- Etymology: named for Darlington Township

Location
- Country: Canada
- Province: Ontario
- Regional Municipality: Durham
- Municipality: Clarington

Physical characteristics
- Source: Unnamed field
- • coordinates: 43°55′05″N 78°44′54″W﻿ / ﻿43.91806°N 78.74833°W
- • elevation: 145
- Mouth: Lake Ontario
- • coordinates: 43°52′36″N 78°41′29″W﻿ / ﻿43.87667°N 78.69139°W
- • elevation: 74.1 m (243 ft)

Basin features
- Progression: Lake Ontario→ Saint Lawrence River→ Gulf of Saint Lawrence
- River system: Lake Ontario drainage basin

= Darlington Creek =

Darlington Creek (ruisseau Darlington) is a stream in the municipality of Clarington, Regional Municipality of Durham in Ontario, Canada.
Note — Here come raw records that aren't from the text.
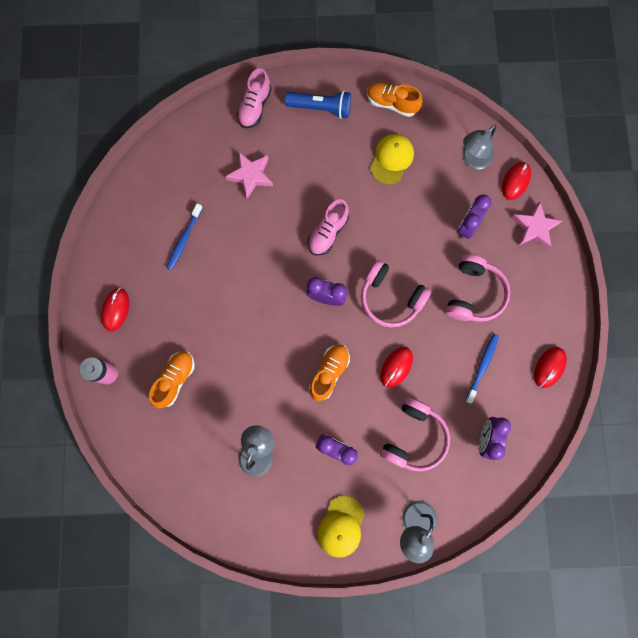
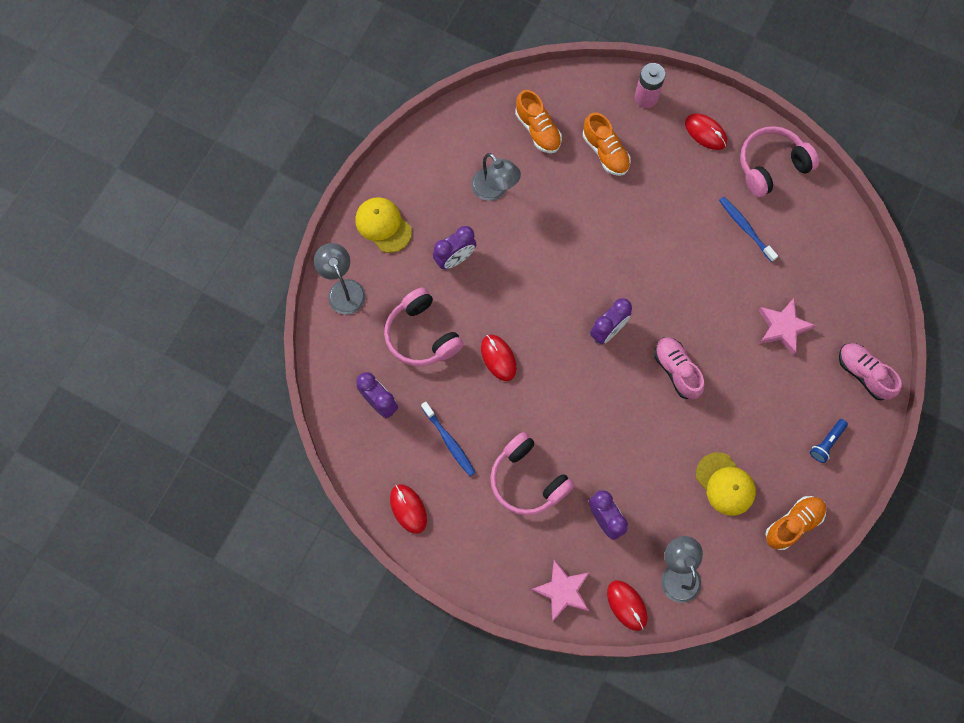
camera: 120 degrees right, 5 degrees down
(321, 108) = (826, 443): blue flashlight -> blue flashlight, size x0.59
(329, 373) = (530, 292): orange shoe -> orange shoe (538, 130)
(390, 298) = (571, 393): pink headphones -> pink headphones (771, 166)

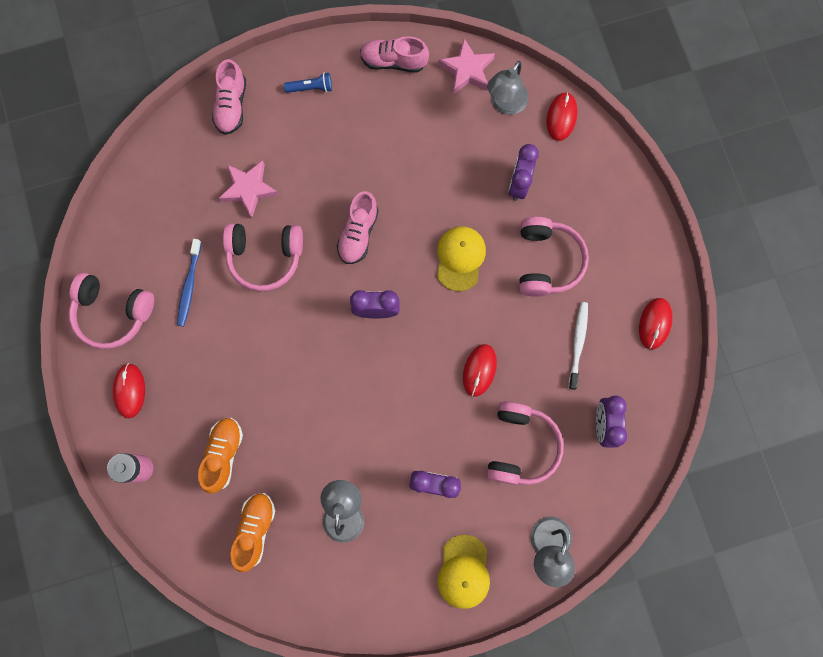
camera: 135 degrees left, 5 degrees up
(449, 441) = (578, 343): blue toothbrush -> white toothbrush
(562, 591) = (596, 166): pink star -> pink star (467, 70)
(719, 293) = (265, 257): none -> pink headphones
(725, 484) = (410, 128): yellow cap -> yellow cap (460, 258)
(793, 524) = (393, 61): orange shoe -> pink shoe

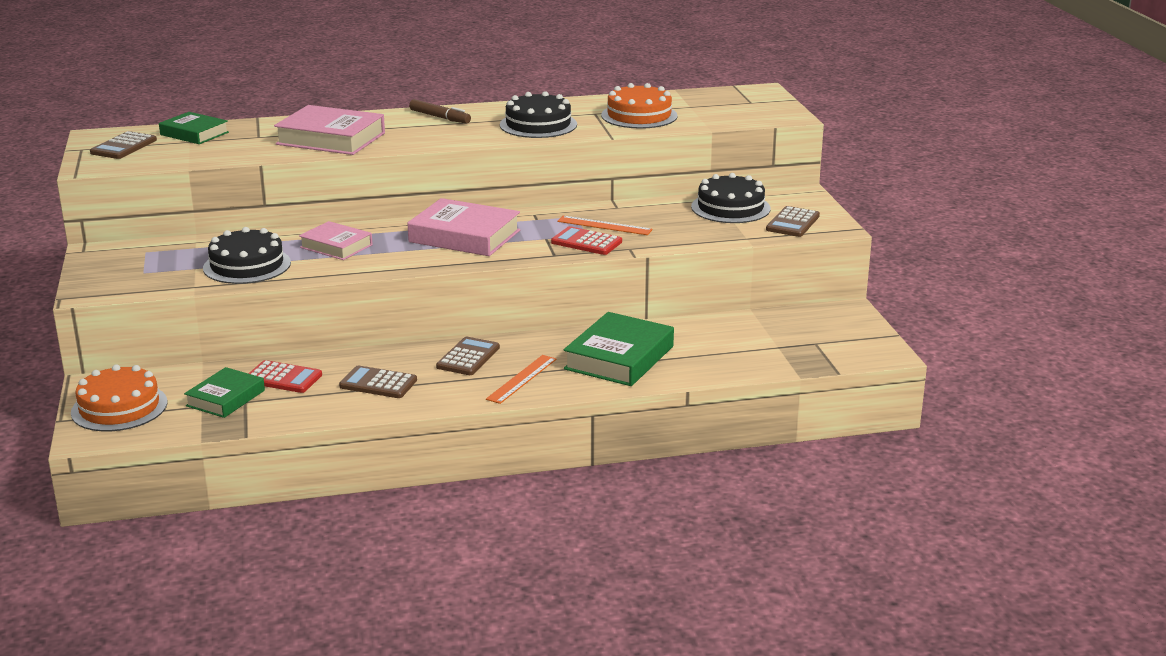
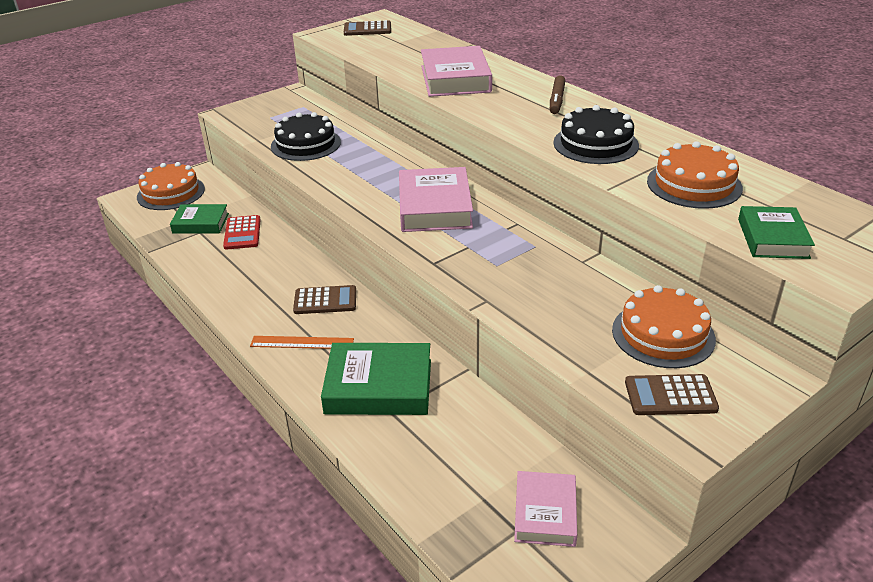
camera: 65 degrees right, 10 degrees up
(194, 133) = (415, 38): green book -> green book (772, 238)
(336, 246) = (367, 163): pink book -> pink book (545, 513)
(378, 383) = (255, 275): brown calculator -> none
(586, 242) = (478, 271): red calculator -> none
(604, 225) = (528, 268): orange ruler -> none
(730, 208) = (663, 334): black cake -> orange cake

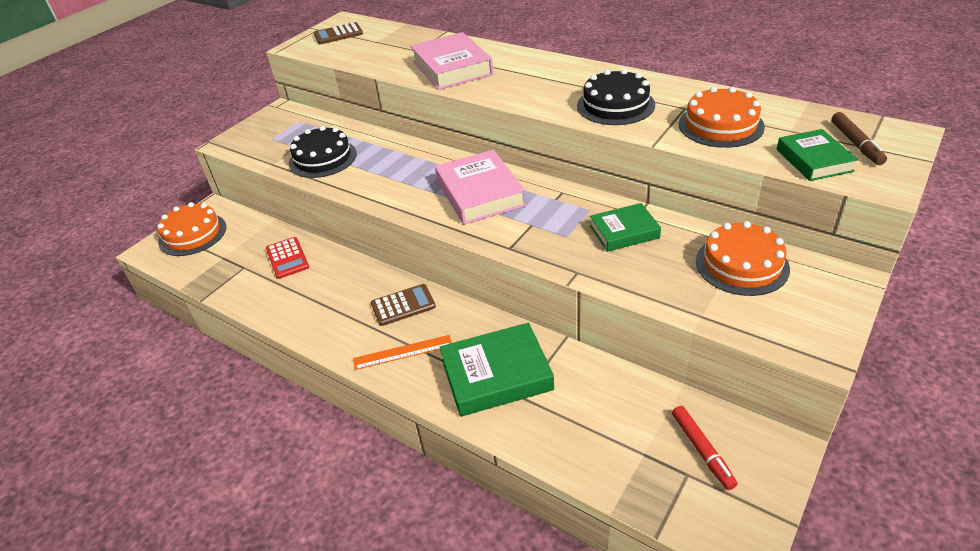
camera: 15 degrees left, 5 degrees up
(201, 223) = (240, 258): green book -> green book (624, 232)
(545, 513) = (702, 450): pink book -> red marker
(556, 100) = (556, 70): brown marker -> brown marker (856, 144)
(670, 396) = (779, 319): brown calculator -> none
It is a tributary of Lake Ontario and is located in geographic Darlington Township, after which it is named.

==Course==
Darlington Creek begins at an unnamed field at the west edge of the local Rundle Road at an elevation of 145 m and heads southwest, under Durham Highway 2, then south, parallel to Ontario Highway 418. It heads southeast, passes under the Canadian Pacific Railway main line, Ontario Highway 401, and the Canadian National Railway main lines, then turns south, and reaches its mouth at Lake Ontario. Lake Ontario flows via the Saint Lawrence River to the Gulf of Saint Lawrence.

==Watershed==
Groundwater discharge from the bluffs left from glacial Lake Iroquois feed the headwaters of Darlington Creek.

The watersheds of four other watercourses border the creek. The longest, Bowmanville Creek, to the east, has its headwaters in the Oak Ridges Moraine. The other three watersheds are Tooley Creek, Farewell Creek, and Westside Creek.